Even though we don't "secure" Azure's infrastructure ourselves, understanding the boundary helps with architecture decisions:

# View Azure resources you own (shared responsibility boundary)
az resource list --query "[].{id:id, type:type}" --output table

# Check VM status (your responsibility: keep patched and hardened)
az vm list --query "[].{name:name, vmId:vmId, provisioningState:provisioningState}" --output table

# List security groups (your responsibility: configure rules)
az network nsg list --query "[].{name:name, rules:securityRules[].name}" --output table

Real-world Use Case

Scenario: A financial services company moving to Azure must handle customer data.

Azure's responsibility: Keep data centers secure, prevent physical theft, run hypervisors safely.

Company's responsibility: Encrypt customer data, enforce MFA for admin access, scan apps for vulnerabilities, maintain network isolation.

If data is breached: If it's data center theft (rare), Azure is liable. If it's weak passwords or injection attacks (common), company is liable.

Summary

Shared Responsibility: Azure secures infrastructure; you secure identity, apps, and data.
Defense in Depth: Use multiple security layers—don't rely on one control.
Zero Trust: Never assume trust; always verify, authenticate, and use least privilege.

Interview Questions

Q (Beginner): What is the shared responsibility model?
A: Microsoft secures the cloud infrastructure (data centers, networks, hypervisors).
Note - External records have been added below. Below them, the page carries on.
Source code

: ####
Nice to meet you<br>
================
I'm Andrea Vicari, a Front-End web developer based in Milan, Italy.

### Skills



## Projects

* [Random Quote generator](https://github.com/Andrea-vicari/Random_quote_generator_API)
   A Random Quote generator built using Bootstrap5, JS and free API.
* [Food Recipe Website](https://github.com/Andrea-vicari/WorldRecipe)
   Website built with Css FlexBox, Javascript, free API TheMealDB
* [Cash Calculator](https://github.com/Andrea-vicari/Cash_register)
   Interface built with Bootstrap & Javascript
You secure what runs on Azure (identity, applications, data encryption, network security).

Q (Beginner): Who is responsible for patching a VM OS?
A: You are. Azure provides the hardware and hypervisor; you must patch Windows or Linux updates.

Q (Intermediate): Explain defense in depth with an example.
A: Instead of just having a firewall, layer multiple controls. Example: SQL database = identity-based access + firewall rules + encryption at rest + private endpoint + network isolation. If one layer fails, others still protect.

Q (Intermediate): What does "assume breach" mean in Zero Trust?
A: Design as if attackers are already inside your network. Encrypt all data, segment networks, verify every access request, don't trust internal IPs automatically.

Q (Scenario): Your company was hit with ransomware that encrypted production data. What part is Azure's responsibility, and what's yours?
A: Azure's responsibility: ensure physical data center security, don't allow unauthorized access to infrastructure. Your responsibility: backup data offsite, segment networks so malware can't spread, enforce access controls, train employees on phishing. If ransomware got in through weak passwords or unpatched apps, that's on you.